Гелий Алексеевич был и остается одной из самых интересных, необыкновенных, одаренных и сложных личностей, с какими я когда-либо встречался.
Дома в Чистом переулке с Павликом, Петей и Катей. 1973 г.
О нем написано в другой главе, но только сейчас я решаюсь сказать о том, что Гелий Алексеевич кончил не лучшим образом: он, как и многие работники Гостелерадио, пил, но при этом почти не пьянел. И вот однажды, будучи в сильном подпитии, он пригласил американского корреспондента агентства Assosiated Press на наше закрытое партийное собрание. О чем он думал – можно только догадываться. Скандал вышел гигантский, и Шахова освободили от должности и перевели в Главную редакцию пропаганды на должность комментатора. Я очень любил и ценил Гелия Алексеевича и пытался помочь ему, звонил нашему куратору в ЦК, который заверил меня, что увольнять его не собираются, но оставить в должности не могут. К сожалению, Шахов решил, что я просил назначить меня на его место – полный бред, хотя бы потому, что я никогда не стремился к руководящим постам, более того, бежал от них, как черт от ладана. У нас однажды состоялся разговор с Гелием Алексеевичем – тяжелый, противный, в котором я пытался убедить его в том, что он заблуждается на мой счет. Мне было неприятно доказывать, что я не верблюд, Шахов все твердил свое, в конце концов я сказал какую-то грубость – и на этом завершилось наше знакомство. Я по сей день не могу простить Гелию, что он подозревал меня в этой мерзости.

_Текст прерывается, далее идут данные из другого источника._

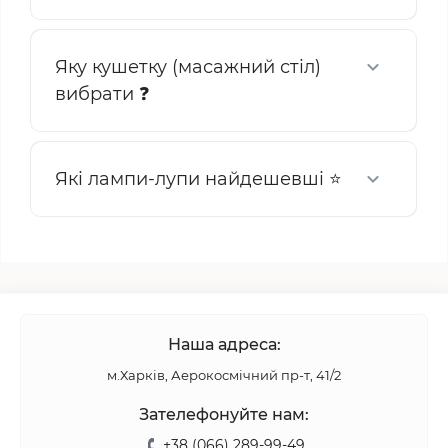
Яку кушетку (масажний стіл)
вибрати ❓
Які лампи-лупи найдешевші ⭐
Наша адреса:
м.Харків, Аерокосмічний пр-т, 41/2
Зателефонуйте нам:
+38 (066) 289-99-49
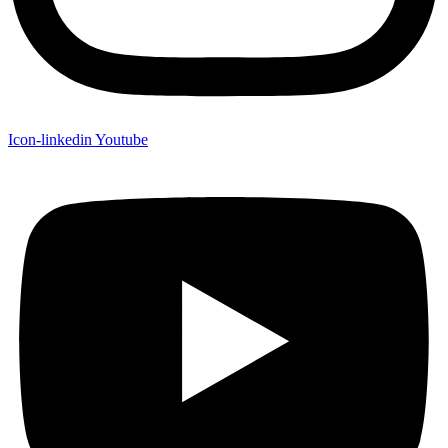
Icon-linkedin
Youtube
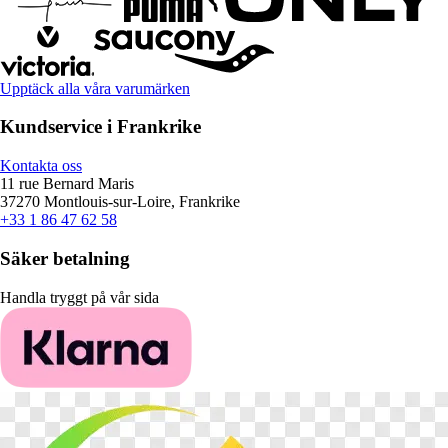
Upptäck alla våra varumärken
Kundservice i Frankrike
Kontakta oss
11 rue Bernard Maris
37270 Montlouis-sur-Loire, Frankrike
+33 1 86 47 62 58
Säker betalning
Handla tryggt på vår sida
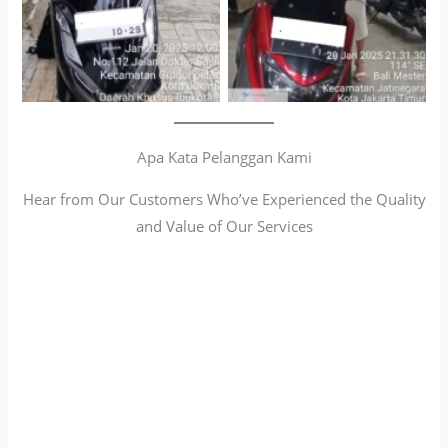
Apa Kata Pelanggan Kami
Hear from Our Customers Who’ve Experienced the Quality
and Value of Our Services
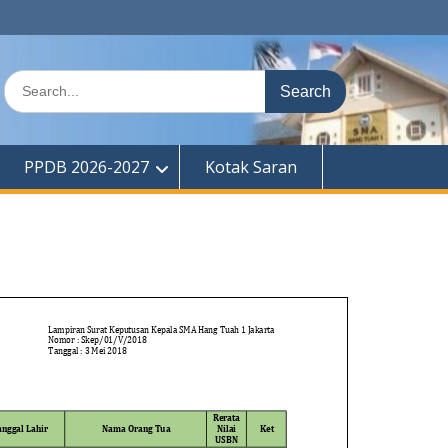
Search
for:
PPDB 2026-2027
Kotak Saran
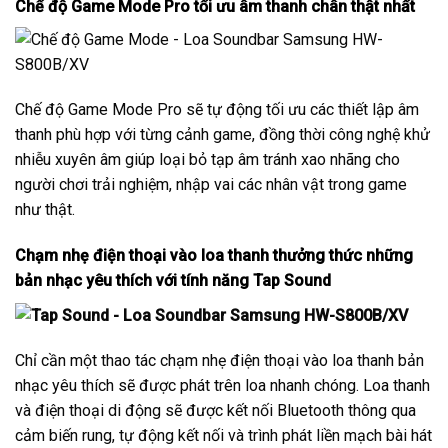
Chế độ Game Mode Pro tối ưu âm thanh chân thật nhất
Chế độ Game Mode Pro sẽ tự động tối ưu các thiết lập âm
thanh phù hợp với từng cảnh game, đồng thời công nghệ khử
nhiễu xuyên âm giúp loại bỏ tạp âm tránh xao nhãng cho
người chơi trải nghiệm, nhập vai các nhân vật trong game
như thật.
Chạm nhẹ điện thoại vào loa thanh thưởng thức những
bản nhạc yêu thích với tính năng Tap Sound
Chỉ cần một thao tác chạm nhẹ điện thoại vào loa thanh bản
nhạc yêu thích sẽ được phát trên loa nhanh chóng. Loa thanh
và điện thoại di động sẽ được kết nối Bluetooth thông qua
cảm biến rung, tự động kết nối và trình phát liền mạch bài hát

Ему было, наверное, лет пятьдесят, когда мы познакомились, но выглядел он старше. Узнать в нем необыкновенно красивого, с тонкими чертами студента, фотографию которого он мне как-то показал, было невозможно. Сохранились лишь сардоническое выражение лица, чуть издевательский смешок в глазах и несколько кривая улыбка. Гелия Алексеевича отличал совершенно оригинальный, непредсказуемый и блестящий ум да неуемный аппетит к чтению. Я считаю себя человеком начитанным, но Гелию Алексеевичу я не годился и в подметки. Он напоминал мне человека-губку, который всасывает все, что когда-либо читал, и не забывает ничего.